The John Locke Foundation has a couple of articles that discuss the legislative response to the murder on Charlotte’s light rail. Among other things, the General Assembly decided that there must be “mental health evaluations for an expanded range of arrestees”.
The state of North Carolina already had an involuntary commitment law. If a health care provider certifies that a person is a danger to other people, the courts can commit them to a mental health inpatient facility for treatment. The General Assembly is suggesting we need more of this.
There are a couple of issues, however.
First, it can be extremely difficult for even a board-certified psychiatrist to predict when a patient will become violent. Yet, many of these evaluations take place in hospital emergency rooms where the providers are even less prepared to make this determination.

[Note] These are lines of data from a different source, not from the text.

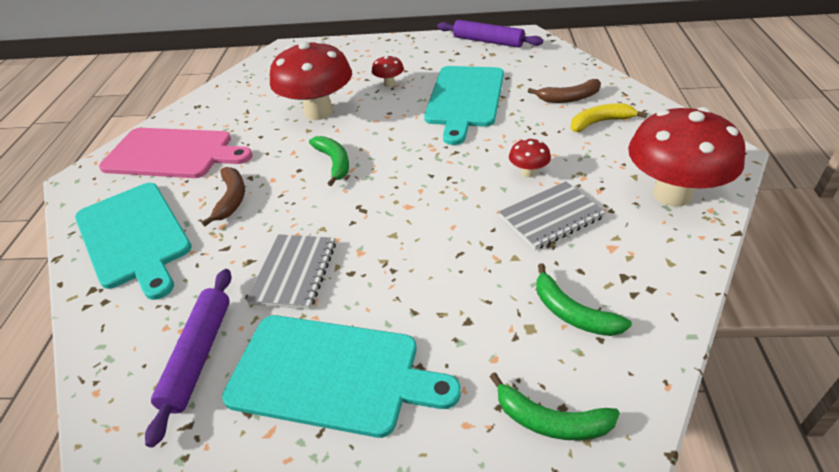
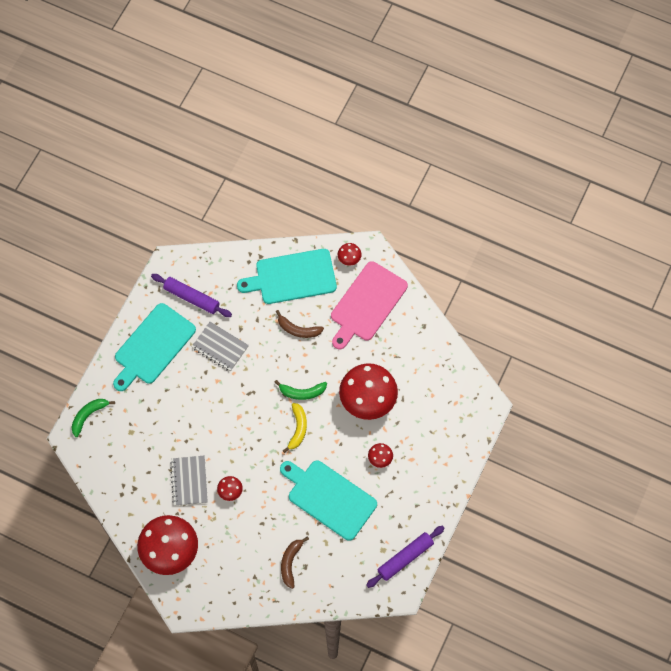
camera: 110 degrees right, 25 degrees up
green banana [536,263,632,336] -> none
yellow banana [570,103,647,132] -> yellow banana moved to [283,403,307,453]
none -> red mushroom [338,243,361,266]

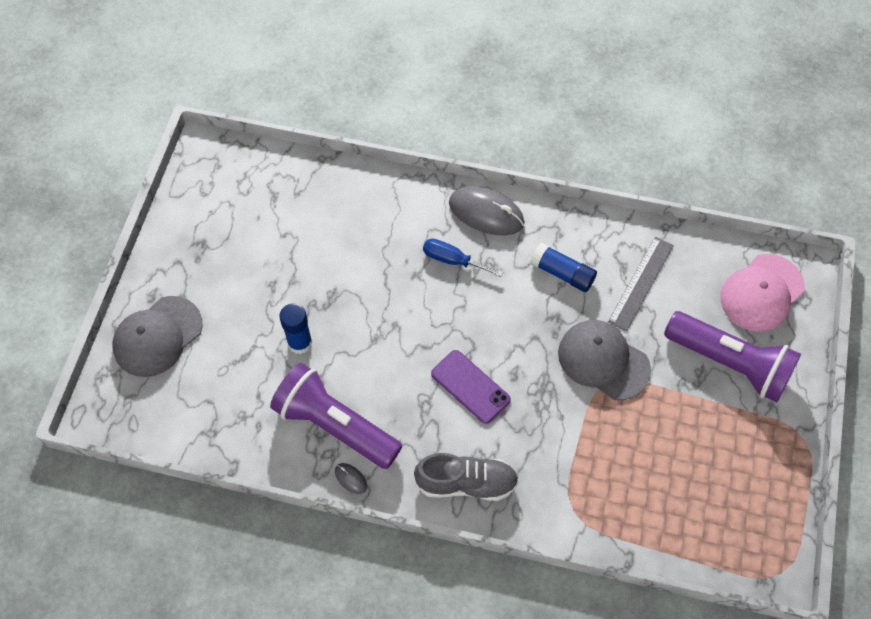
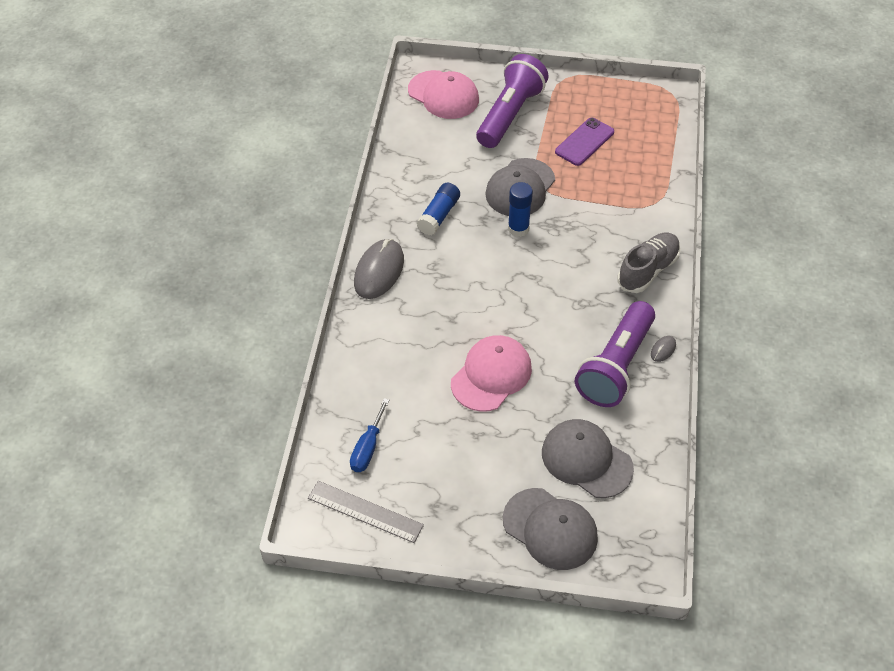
camera: 95 degrees left, 10 degrees down
blue glue stick [279,303,312,354] -> blue glue stick moved to [508,182,533,237]
grey shoe [414,453,519,501] -> grey shoe turned 45 degrees clockwise [617,233,681,293]
blue screwdriver [423,238,503,277] -> blue screwdriver moved to [350,398,389,472]
purple phone [431,350,511,424] -> purple phone moved to [555,118,614,166]
grey ruler [608,237,674,331] -> grey ruler moved to [308,481,424,543]
none -> pink cap [451,335,532,412]
none -> grey cap [542,419,634,498]

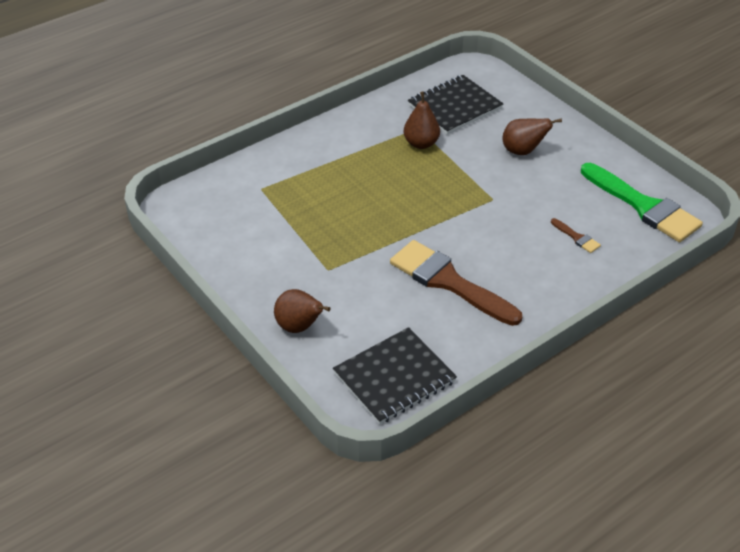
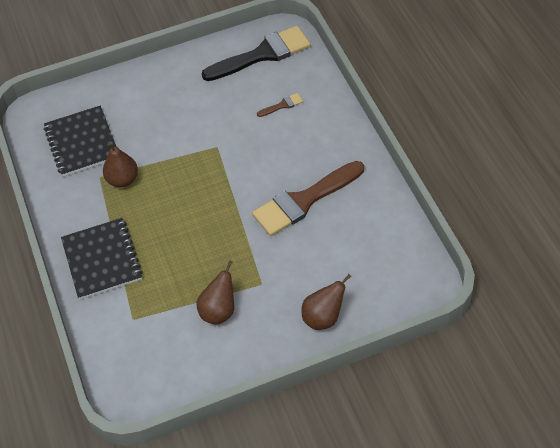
camera: 70 degrees left, 10 degrees up
black notebook [333,327,457,424] -> black notebook moved to [61,218,143,300]
brown pear [502,118,562,155] -> brown pear moved to [196,260,234,325]
green brush [581,163,703,242] -> black brush [201,26,311,81]

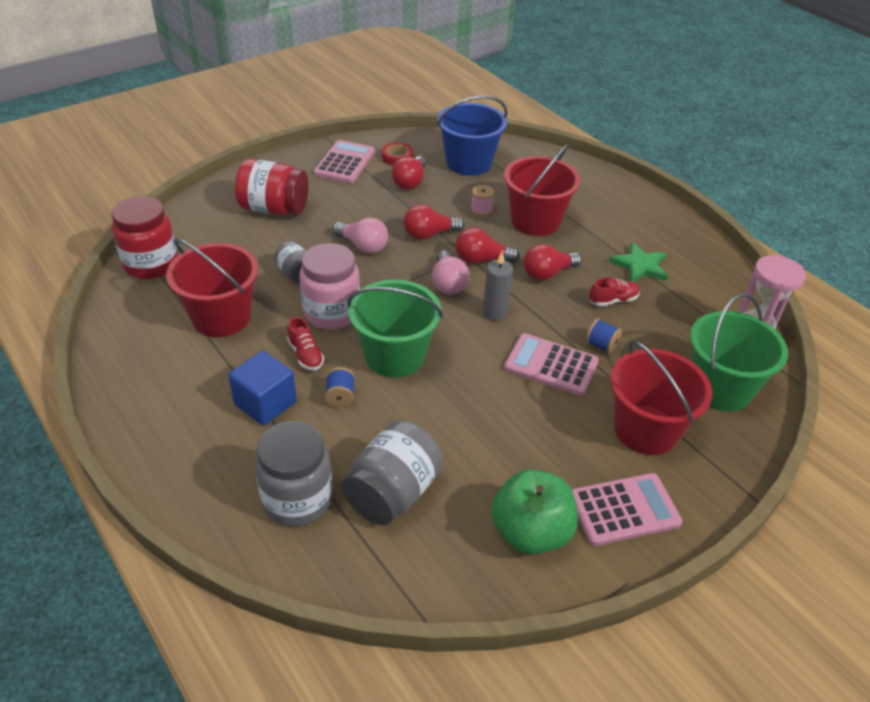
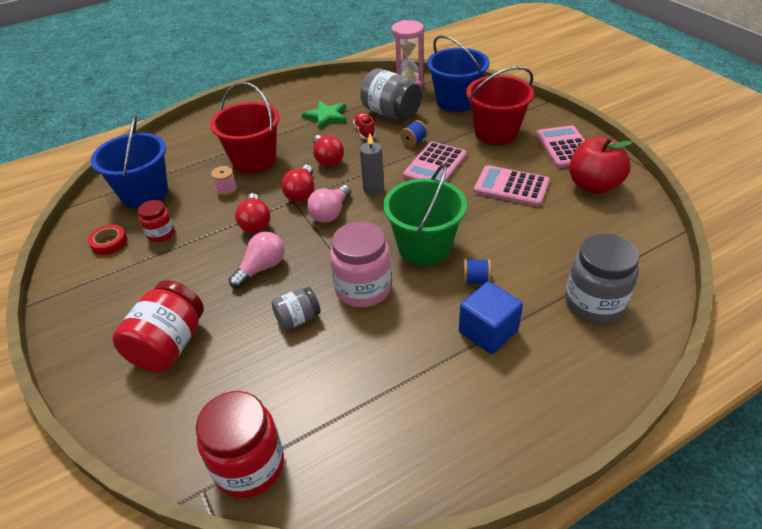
camera: 80 degrees left, 0 degrees up
red bucket [166,238,258,337] -> none
red shoe [287,317,324,371] -> none
pink calculator [314,140,375,183] -> pink calculator moved to [474,165,550,207]
grey jar [341,420,443,525] -> grey jar moved to [360,68,422,120]
red light bulb [392,156,426,190] -> red jar [138,200,175,242]
pink light bulb [432,250,469,294] -> pink light bulb turned 120 degrees clockwise [307,185,351,223]
green apple [491,469,578,555] -> red apple [569,137,633,194]
green bucket [690,293,788,411] -> blue bucket [427,35,490,112]

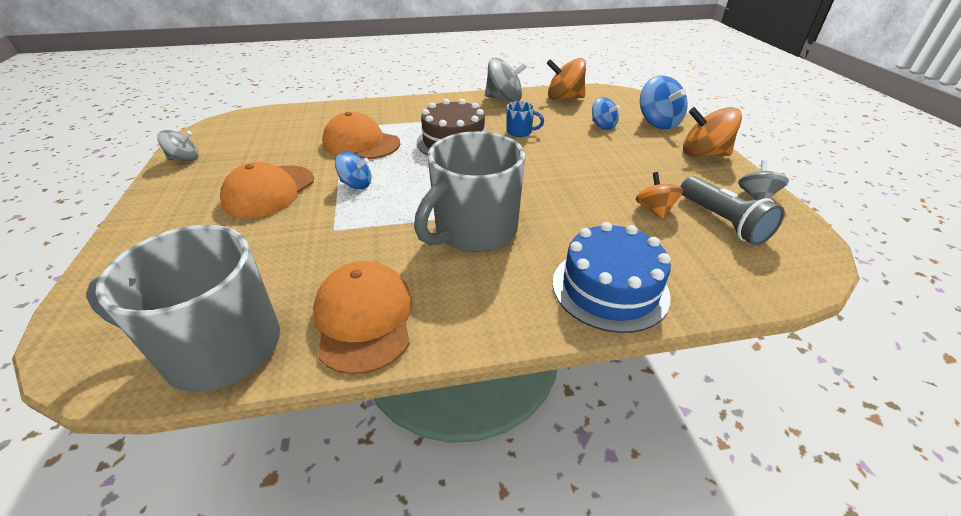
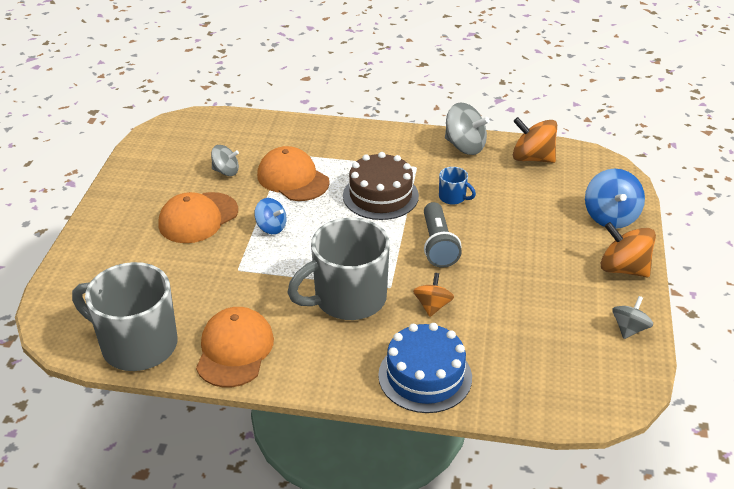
camera: 20 degrees right, 0 degrees up
grey spinning top [157,130,199,161] -> grey spinning top moved to [211,145,239,176]
blue spinning top [592,97,620,130] -> none
orange spinning top [636,172,683,219] -> orange spinning top moved to [413,273,454,317]
grey flashlight [681,176,785,245] -> grey flashlight moved to [424,202,462,268]

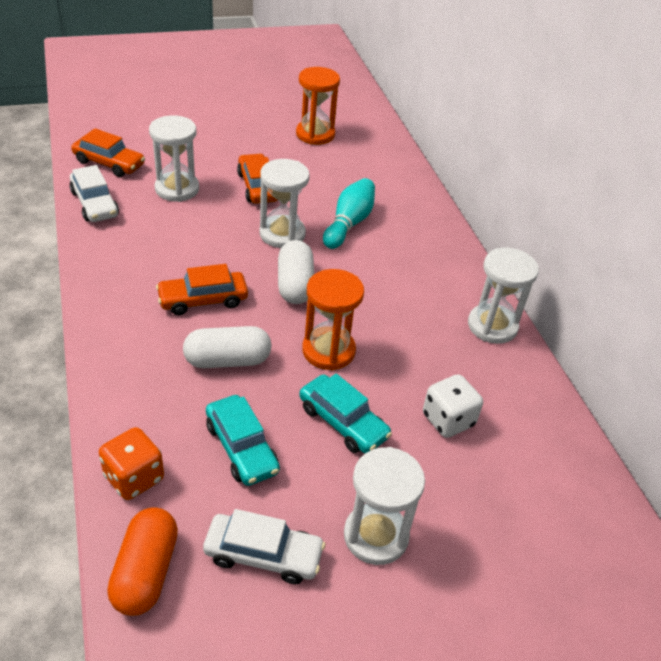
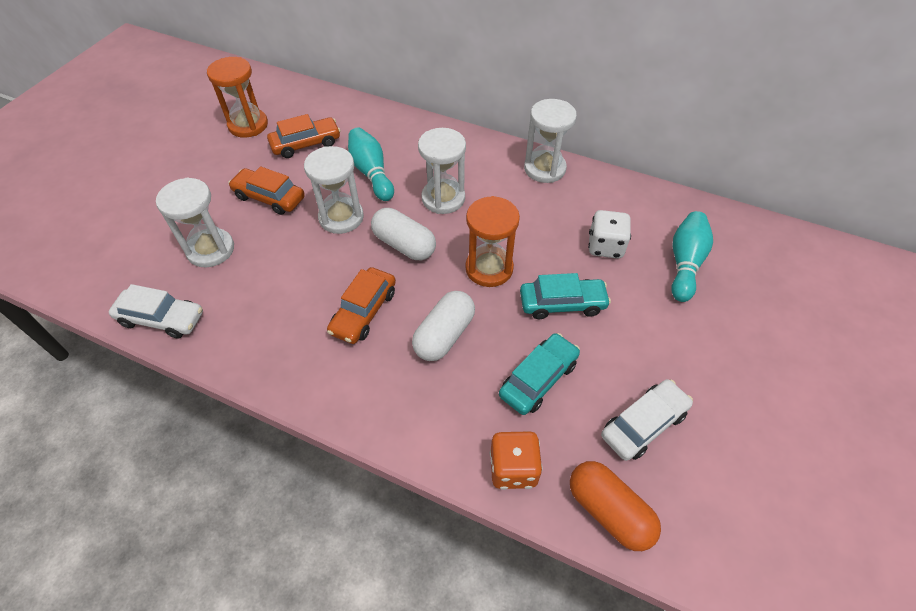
camera: 45 degrees left, 10 degrees up
orange car [71,128,145,177] -> orange car moved to [267,114,341,158]
turquoise car [206,395,280,486] -> turquoise car turned 60 degrees counterclockwise [499,333,580,415]
white hourglass [344,447,425,565] -> white hourglass moved to [418,128,466,214]
none -> turquoise bowling pin [671,211,713,302]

Second, what is the standard of proof? “Preponderance of the evidence” suggests a greater than 50 percent likelihood of becoming violent. The criminal standard– “beyond reasonable doubt”– would be much more difficult to prove. This is important because the process takes away people’s liberty. It seems likely the “greater than 50 percent likelihood” is the standard used, although that might differ from one mental health provider to another in terms of how they interpret their own responsibilities and how they should be carried out.
Third, these folks often don’t take their medicines. Even if they are treated inpatient for a period of time, they are subject to relapse once they are released if they are non-compliant with their treatment or if their condition worsens.
The North Carolina Medical Society says emergency physicians are concerned:
Physicians and emergency department leaders report several unintended consequences under the current language:
- Safety & staffing risks: Individuals charged with violent crimes may remain in EDs for extended periods while awaiting psychiatric clearance. which places additional strain on limited secure spaces and increases risk for staff.
- Limited crisis resources: North Carolina’s network of crisis facilities is already stretched, leaving EDs as the default destination.
- Clinical and legal uncertainty: Conducting reliable psychiatric exams on newly arrested patients can be complex—particularly when answers can determine custody status.
- System burden: Boarding of these patients can further delay care for other medical emergencies.
There is no questions that emergency departments tend to get dumped upon with a wide range of situations that do not necessarily justify care in the ER. This is but one of them.
We live in an imperfect, fallen world. Perhaps it would be better to commit the mentally ill for institutionalization on a long term basis when they cannot manage their own affairs and provide for their own support. That would capture a great number of these violent cases.
That is, after all, how these issues were handled years ago.
TC, you propose indeterminate institutional housing of the mentally ill. Surely you don’t mean all arrestees. The Locke recommendation that ” North Carolina needs to implement a statewide, systematic guide for magistrates to use when assigning bail to an arrestee and mandate that all magistrates conduct criminal background checks (including prior charges, arrests, and convictions) on all arrestees brought before them.
These reforms can protect the public, reduce disparities and eliminate any racial or other biases in bail decisions, and strengthen trust in the justice system. They will not only allow more transparency and accountability within our justice system, but they will also help make North Carolina a safer place to be.”
No, I don’t mean all arrestees, Fred. I think the Locke recommendations are good. But to the extent that the medical community has to make determinations of risk, there will always be critical gaps.